TASK 1
Reproduce the passage of the Ralph Creed Meredith biography between "According to the" and "during that time.", inclusive.
TASK 2
According to the Ralph Creed Meredith biography, whom did Meredith succeed as Chaplain to King George VI?

- Born: 7 October 1887 Dublin, Ireland
- Died: 10 January 1970 (aged 82) Poole, Dorset, England
- Occupations: Vicar, Archdeacon, Chaplain
- Spouse: Sylvia Aynsley (1894-1987)
- Relatives: Sir James Creed Meredith, father James Creed Meredith, brother Thomas Meredith, great-grandfather, Richard Edmund Meredith, cousin William Collis Meredith, great-uncle Edmund Allen Meredith, great-uncle Rowan Gillespie, grand-nephew Carew Arthur Meredith, cousin

= Ralph Creed Meredith =

Irish Anglican cleric and badminton player

Ralph Creed Meredith (7 October 1887 – 10 January 1970) was an Anglican cleric who succeeded Edward Keble Talbot as Chaplain to His Majesty, King George VI and afterwards Her Majesty Queen Elizabeth II. In New Zealand he was president of the New Zealand Badminton Association and the New Zealand Croquet Association.

The son of Sir James Creed Meredith, and a brother of Judge James Creed Meredith, Meredith was born in Dublin, Ireland. He was educated at Rhos College in North Wales and afterwards at Trinity College Dublin, receiving his B.A. in Ethics and Logic with Honors after the Michaelmas Term in 1909. Meredith earned his M.A. at Trinity in 1912. He married Sylvia Aynsley (1894–1987) on 21 April 1915, daughter of Joseph Aynsley of Blythe House, near Stoke-on-Trent, Staffordshire.

According to the 1932 Crockford's Clerical Directory, in succession became a curate at Caverswall, Meir, Staffordshire (1912–1914), curate at St. Bartholomew's Church, Armley, Leeds (1914–1917), served the Diocese of Lichfield (1917–1918), was curate of St. Peter's Church, Harborne, Birmingham (1919–1920), and eventually took charge of the Conventional District of Bournville, a village south of Birmingham diocese from 1920 to 1924. His successes at Bournville led the Bishop of Wellington to appoint Meredith Vicar of Whanganui, New Zealand in 1924, where he remained until 1932. He eventually became Archdeacon of Waitotara (1925–1932) as well, despite using addresses in both New Zealand and Hertfordshire, England during that time.

Meredith was a Freemason and an athlete of some note. After arriving in New Zealand in 1924, he was the winner of several New Zealand National Badminton Championships in 1927 and 1928, and was a world class croquet player, having performed for the New Zealand team competing for the 1930 MacRobertson International Croquet Shield, which fell to Australia, 3–0. Meredith also competed in numerous croquet tournaments in southern England and Ireland after relocating from The Vicarage in Windsor to Parkstone, Dorset. Meredith had a club foot and wore a surgical boot during competition, as well as his clerical "dog collar."

EXERCISE DATA
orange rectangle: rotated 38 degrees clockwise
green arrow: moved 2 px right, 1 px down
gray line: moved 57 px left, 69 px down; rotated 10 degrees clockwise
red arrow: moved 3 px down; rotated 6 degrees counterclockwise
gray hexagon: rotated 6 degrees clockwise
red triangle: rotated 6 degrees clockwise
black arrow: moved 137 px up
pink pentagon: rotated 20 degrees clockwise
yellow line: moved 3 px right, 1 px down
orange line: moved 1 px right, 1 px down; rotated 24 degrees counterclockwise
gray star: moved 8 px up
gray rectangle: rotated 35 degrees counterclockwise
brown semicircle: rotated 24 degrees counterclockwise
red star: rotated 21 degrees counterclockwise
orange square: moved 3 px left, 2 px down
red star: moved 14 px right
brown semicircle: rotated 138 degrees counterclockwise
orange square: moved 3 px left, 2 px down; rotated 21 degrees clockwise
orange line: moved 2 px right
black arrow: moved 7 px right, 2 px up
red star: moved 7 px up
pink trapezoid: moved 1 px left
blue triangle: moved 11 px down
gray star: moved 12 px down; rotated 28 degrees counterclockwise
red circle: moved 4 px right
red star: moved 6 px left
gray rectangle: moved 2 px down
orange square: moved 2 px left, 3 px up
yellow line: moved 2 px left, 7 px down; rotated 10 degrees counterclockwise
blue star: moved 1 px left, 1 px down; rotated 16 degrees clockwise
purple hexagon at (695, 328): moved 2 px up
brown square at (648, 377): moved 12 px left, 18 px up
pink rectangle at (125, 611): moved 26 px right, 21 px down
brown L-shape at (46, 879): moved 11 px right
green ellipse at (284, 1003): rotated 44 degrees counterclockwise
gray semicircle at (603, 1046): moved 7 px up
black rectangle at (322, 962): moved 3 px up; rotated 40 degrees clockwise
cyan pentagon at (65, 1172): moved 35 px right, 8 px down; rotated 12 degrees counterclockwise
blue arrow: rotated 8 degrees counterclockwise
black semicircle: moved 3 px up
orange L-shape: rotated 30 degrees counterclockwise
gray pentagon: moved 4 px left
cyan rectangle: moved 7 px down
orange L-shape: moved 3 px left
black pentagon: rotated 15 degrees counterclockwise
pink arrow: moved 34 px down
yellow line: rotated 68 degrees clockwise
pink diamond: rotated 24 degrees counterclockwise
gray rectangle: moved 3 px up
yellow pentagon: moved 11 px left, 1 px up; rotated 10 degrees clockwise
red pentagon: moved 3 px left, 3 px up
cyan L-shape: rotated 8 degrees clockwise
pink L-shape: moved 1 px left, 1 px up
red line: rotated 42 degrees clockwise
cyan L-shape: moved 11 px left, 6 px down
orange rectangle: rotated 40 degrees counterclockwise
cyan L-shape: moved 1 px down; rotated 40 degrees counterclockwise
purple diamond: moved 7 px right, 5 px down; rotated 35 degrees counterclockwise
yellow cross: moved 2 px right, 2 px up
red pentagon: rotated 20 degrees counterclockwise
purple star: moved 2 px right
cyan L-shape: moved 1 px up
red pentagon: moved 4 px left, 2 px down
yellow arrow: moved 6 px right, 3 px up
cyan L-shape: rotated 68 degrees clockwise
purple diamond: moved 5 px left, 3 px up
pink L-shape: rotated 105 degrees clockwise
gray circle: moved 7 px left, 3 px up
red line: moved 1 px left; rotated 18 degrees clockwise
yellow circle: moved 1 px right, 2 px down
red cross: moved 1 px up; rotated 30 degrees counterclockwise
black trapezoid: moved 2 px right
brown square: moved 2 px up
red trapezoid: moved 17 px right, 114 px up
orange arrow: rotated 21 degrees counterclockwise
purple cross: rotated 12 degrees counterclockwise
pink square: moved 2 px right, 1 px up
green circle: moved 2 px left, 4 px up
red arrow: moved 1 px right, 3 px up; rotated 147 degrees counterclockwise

RESPONSE 1
According to the 1932 Crockford's Clerical Directory, in succession became a curate at Caverswall, Meir, Staffordshire (1912–1914), curate at St. Bartholomew's Church, Armley, Leeds (1914–1917), served the Diocese of Lichfield (1917–1918), was curate of St. Peter's Church, Harborne, Birmingham (1919–1920), and eventually took charge of the Conventional District of Bournville, a village south of Birmingham diocese from 1920 to 1924. His successes at Bournville led the Bishop of Wellington to appoint Meredith Vicar of Whanganui, New Zealand in 1924, where he remained until 1932. He eventually became Archdeacon of Waitotara (1925–1932) as well, despite using addresses in both New Zealand and Hertfordshire, England during that time.

RESPONSE 2
Edward Keble Talbot